#10-community
Thread
Hi everyone! Two questions for the group: 1) Curious what your go-to or “proven” tactics are for sparking engagement in some slow phases? I am still new to community management and feel that my efforts to spark engagement are not working. Peer-to-peer engagement is incredibly low for us right now and I’m struggling to come up with solutions. 2) How are we approaching people using AI in very obvious (and mostly inaccurate and definitely inauthentic) ways to create responses to members questions?
• Not sure if you have a forum section in your community, but I post fun forum questions throughout the month, just to spark engagement. I create a forum post weekly in our community.
• Also, I send a monthly newsletter and mid-month push to get customers back into our community. That helps a lot with reminding them to get into the community to see what's new. I always see an up tick in engagement after sending those communications.
@Jenelle Stevens thank you! Yes, we have a forum!
You're welcome! I hope it helps a bit.
I tend to think about engagement in two distinct but connected ways. At the core, my focus is always on helping members solve real, current pain points through peer to peer sharing, which sounds aligned with where you are right now. I like to cultivate a small, rotating cohort of highly engaged members who consistently surface those pain points in the forum, rotating participation every 1–2 months to prevent burnout. They can expect to show up on particular days and in turn other members can expect a similar cadence.
The first layer is content activity. This is likely what you’re referring to most, likes, comments, and shares within the forum. I treat these signals as a pulse check, helping us understand where energy already exists and where it’s worth investing time to create deeper engagement. In the communities I build, content activity directly informs relevance: higher interaction tells us where to focus and where to go deeper.

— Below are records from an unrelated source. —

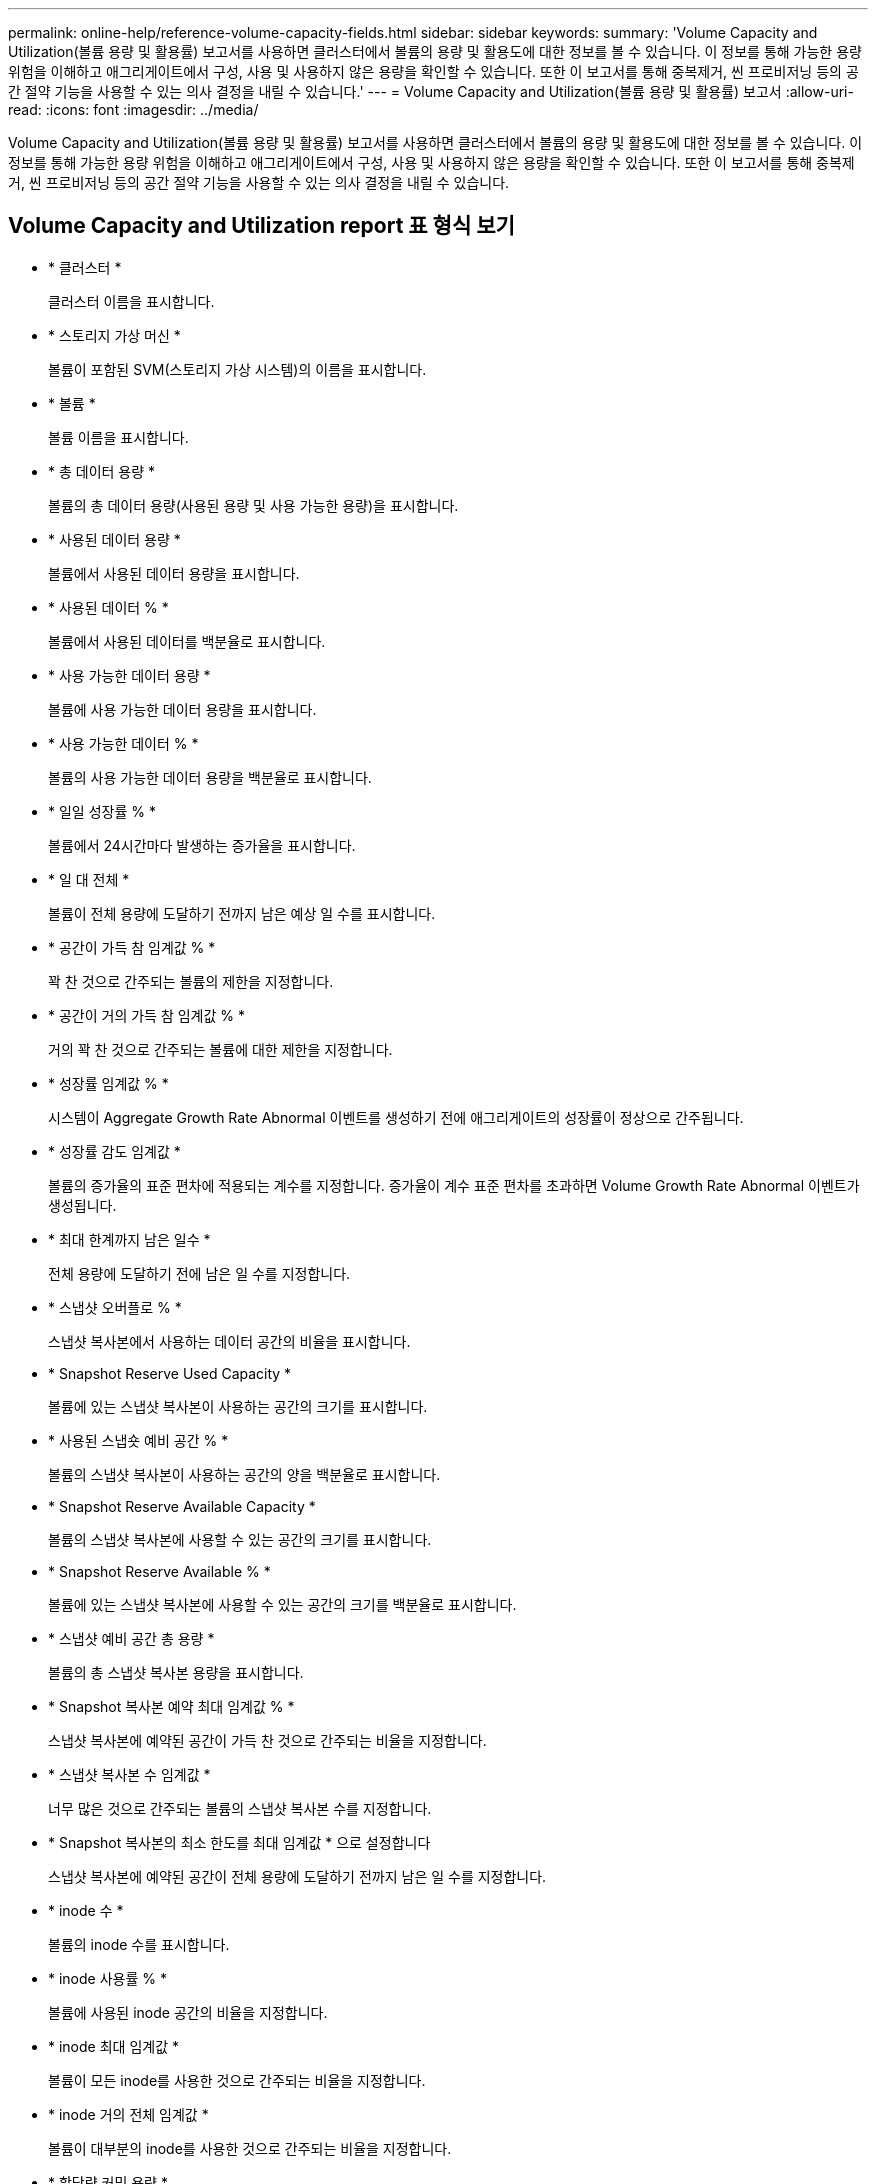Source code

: ---
permalink: online-help/reference-volume-capacity-fields.html 
sidebar: sidebar 
keywords:  
summary: 'Volume Capacity and Utilization(볼륨 용량 및 활용률) 보고서를 사용하면 클러스터에서 볼륨의 용량 및 활용도에 대한 정보를 볼 수 있습니다. 이 정보를 통해 가능한 용량 위험을 이해하고 애그리게이트에서 구성, 사용 및 사용하지 않은 용량을 확인할 수 있습니다. 또한 이 보고서를 통해 중복제거, 씬 프로비저닝 등의 공간 절약 기능을 사용할 수 있는 의사 결정을 내릴 수 있습니다.' 
---
= Volume Capacity and Utilization(볼륨 용량 및 활용률) 보고서
:allow-uri-read: 
:icons: font
:imagesdir: ../media/


[role="lead"]
Volume Capacity and Utilization(볼륨 용량 및 활용률) 보고서를 사용하면 클러스터에서 볼륨의 용량 및 활용도에 대한 정보를 볼 수 있습니다. 이 정보를 통해 가능한 용량 위험을 이해하고 애그리게이트에서 구성, 사용 및 사용하지 않은 용량을 확인할 수 있습니다. 또한 이 보고서를 통해 중복제거, 씬 프로비저닝 등의 공간 절약 기능을 사용할 수 있는 의사 결정을 내릴 수 있습니다.



== Volume Capacity and Utilization report 표 형식 보기

* * 클러스터 *
+
클러스터 이름을 표시합니다.

* * 스토리지 가상 머신 *
+
볼륨이 포함된 SVM(스토리지 가상 시스템)의 이름을 표시합니다.

* * 볼륨 *
+
볼륨 이름을 표시합니다.

* * 총 데이터 용량 *
+
볼륨의 총 데이터 용량(사용된 용량 및 사용 가능한 용량)을 표시합니다.

* * 사용된 데이터 용량 *
+
볼륨에서 사용된 데이터 용량을 표시합니다.

* * 사용된 데이터 % *
+
볼륨에서 사용된 데이터를 백분율로 표시합니다.

* * 사용 가능한 데이터 용량 *
+
볼륨에 사용 가능한 데이터 용량을 표시합니다.

* * 사용 가능한 데이터 % *
+
볼륨의 사용 가능한 데이터 용량을 백분율로 표시합니다.

* * 일일 성장률 % *
+
볼륨에서 24시간마다 발생하는 증가율을 표시합니다.

* * 일 대 전체 *
+
볼륨이 전체 용량에 도달하기 전까지 남은 예상 일 수를 표시합니다.

* * 공간이 가득 참 임계값 % *
+
꽉 찬 것으로 간주되는 볼륨의 제한을 지정합니다.

* * 공간이 거의 가득 참 임계값 % *
+
거의 꽉 찬 것으로 간주되는 볼륨에 대한 제한을 지정합니다.

* * 성장률 임계값 % *
+
시스템이 Aggregate Growth Rate Abnormal 이벤트를 생성하기 전에 애그리게이트의 성장률이 정상으로 간주됩니다.

* * 성장률 감도 임계값 *
+
볼륨의 증가율의 표준 편차에 적용되는 계수를 지정합니다. 증가율이 계수 표준 편차를 초과하면 Volume Growth Rate Abnormal 이벤트가 생성됩니다.

* * 최대 한계까지 남은 일수 *
+
전체 용량에 도달하기 전에 남은 일 수를 지정합니다.

* * 스냅샷 오버플로 % *
+
스냅샷 복사본에서 사용하는 데이터 공간의 비율을 표시합니다.

* * Snapshot Reserve Used Capacity *
+
볼륨에 있는 스냅샷 복사본이 사용하는 공간의 크기를 표시합니다.

* * 사용된 스냅숏 예비 공간 % *
+
볼륨의 스냅샷 복사본이 사용하는 공간의 양을 백분율로 표시합니다.

* * Snapshot Reserve Available Capacity *
+
볼륨의 스냅샷 복사본에 사용할 수 있는 공간의 크기를 표시합니다.

* * Snapshot Reserve Available % *
+
볼륨에 있는 스냅샷 복사본에 사용할 수 있는 공간의 크기를 백분율로 표시합니다.

* * 스냅샷 예비 공간 총 용량 *
+
볼륨의 총 스냅샷 복사본 용량을 표시합니다.

* * Snapshot 복사본 예약 최대 임계값 % *
+
스냅샷 복사본에 예약된 공간이 가득 찬 것으로 간주되는 비율을 지정합니다.

* * 스냅샷 복사본 수 임계값 *
+
너무 많은 것으로 간주되는 볼륨의 스냅샷 복사본 수를 지정합니다.

* * Snapshot 복사본의 최소 한도를 최대 임계값 * 으로 설정합니다
+
스냅샷 복사본에 예약된 공간이 전체 용량에 도달하기 전까지 남은 일 수를 지정합니다.

* * inode 수 *
+
볼륨의 inode 수를 표시합니다.

* * inode 사용률 % *
+
볼륨에 사용된 inode 공간의 비율을 지정합니다.

* * inode 최대 임계값 *
+
볼륨이 모든 inode를 사용한 것으로 간주되는 비율을 지정합니다.

* * inode 거의 전체 임계값 *
+
볼륨이 대부분의 inode를 사용한 것으로 간주되는 비율을 지정합니다.

* * 할당량 커밋 용량 *
+
볼륨에 예약된 공간을 표시합니다.

* * 할당량 초과 할당 용량 *
+
시스템에서 볼륨 할당량 초과 커밋 이벤트를 생성하기 전에 사용할 수 있는 공간의 양을 표시합니다.

* * 할당량 초과 커밋 임계값 % *
+
볼륨이 거의 커밋된 비율을 지정합니다.

* * 할당량이 거의 초과 커밋된 임계값 % *
+
볼륨 공간이 거의 커밋된 비율을 지정합니다.

* * 스냅샷 자동 삭제 *
+
스냅샷 복사본의 자동 삭제를 설정 또는 해제할지 여부를 표시합니다.

* * 데이터 중복 제거 *
+
볼륨에 대해 중복 제거가 설정되었는지 여부를 표시합니다.

* * 데이터 중복 제거 공간 절약 *
+
중복제거를 사용하여 볼륨에 저장된 공간을 표시합니다.

* * 압축 *
+
볼륨에 대한 압축이 활성화되어 있는지 또는 비활성화되어 있는지 여부를 표시합니다.

* * 압축 공간 절약 *
+
압축을 사용하여 볼륨에 저장된 공간을 표시합니다.

* * 캐싱 정책 *
+
선택한 볼륨과 연결된 캐싱 정책을 표시합니다. 정책에 따라 볼륨에 대한 Flash Pool 캐싱이 수행되는 방법이 나와 있습니다. 캐시 정책에 대한 자세한 내용은 상태/볼륨 인벤토리 페이지를 참조하십시오.

* * 캐시 보존 우선순위 *
+
캐시된 풀을 유지하는 데 사용되는 우선 순위를 표시합니다.

* * 씬 프로비저닝 *
+
선택한 볼륨에 대해 공간 보장이 설정되어 있는지 여부를 표시합니다. 유효한 값은 Yes 및 No입니다

* * Autogrow *
+
FlexVol 볼륨이 공간 부족 시 자동으로 크기가 증가하는지 여부를 표시합니다.

* * 공간 보장 *
+
볼륨이 Aggregate에서 사용 가능한 블록을 제거할 때 FlexVol 볼륨 설정 컨트롤을 표시합니다.

* * 시/도 *
+
내보내는 볼륨의 상태를 표시합니다.

* * SnapLock 유형 *
+
볼륨이 SnapLock 볼륨인지 또는 비 SnapLock 볼륨인지를 나타냅니다.

* * 만료 날짜 *
+
SnapLock 만료 날짜입니다.

* * 계층화 정책 *
+
이 볼륨이 FabricPool 지원 애그리게이트에 구축되는 경우 볼륨에 대해 설정된 계층화 정책이 표시됩니다.


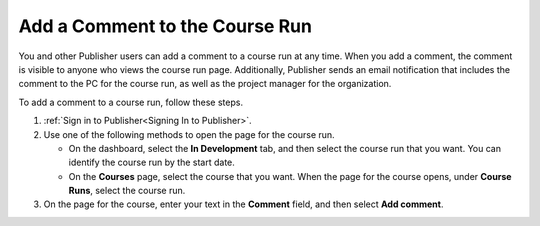 .. _Pub Add a Comment to the Course Run:

################################
Add a Comment to the Course Run
################################

You and other Publisher users can add a comment to a course run at any time.
When you add a comment, the comment is visible to anyone who views the course
run page. Additionally, Publisher sends an email notification that includes the
comment to the PC for the course run, as well as the project manager for the
organization.

To add a comment to a course run, follow these steps.

#. :ref:`Sign in to Publisher<Signing In to Publisher>`.

#. Use one of the following methods to open the page for the course run.

   * On the dashboard, select the **In Development** tab, and then select the
     course run that you want. You can identify the course run by the start
     date.
   * On the **Courses** page, select the course that you want. When the page
     for the course opens, under **Course Runs**, select the course run.

#. On the page for the course, enter your text in the **Comment** field, and
   then select **Add comment**.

The second layer is deeper engagement. This is where we intentionally design roundtables, meetups, and more robust content or discussions, once we know there’s a critical mass of people working through the same problem. These experiences are built with purpose, grounded in validated pain points, and designed to help members move from awareness to real problem solving.
My suggestion would be to focus on building an initial cohort that is your “super users” share how you would like for them to surface signals through questions, polls, etc. each week. As you already know the magic is relevant resources and questions from your members. Knowing this, it is definitely not easy to build cohorts like this, but if the value proposition is high for your members, you almost always get the content activity you are looking for. Why are they coming to your space, where is their hair on fire? Show them they could put it out together and the rest will follow.
Super curious what is the reason for their gathering?
I love the super users concept that Ryan is talking about here. This is how most of the people we work with ensure consistent activity. Its about giving your super users a little bit of ownership into the community so they feel a responsibility to keep the community alive.
User Groups programs and events are a great way to do this. Building personal relationships gets people to come back into the community and engage. It gives them a reason to check the community.
We’re also coming out with an AI tool that will help automate engagement in a way that brings your super users and subject matter experts back into the community too. Happy to chat about that and get your feedback on this new feature too -
Thank you for the thoughtful responses!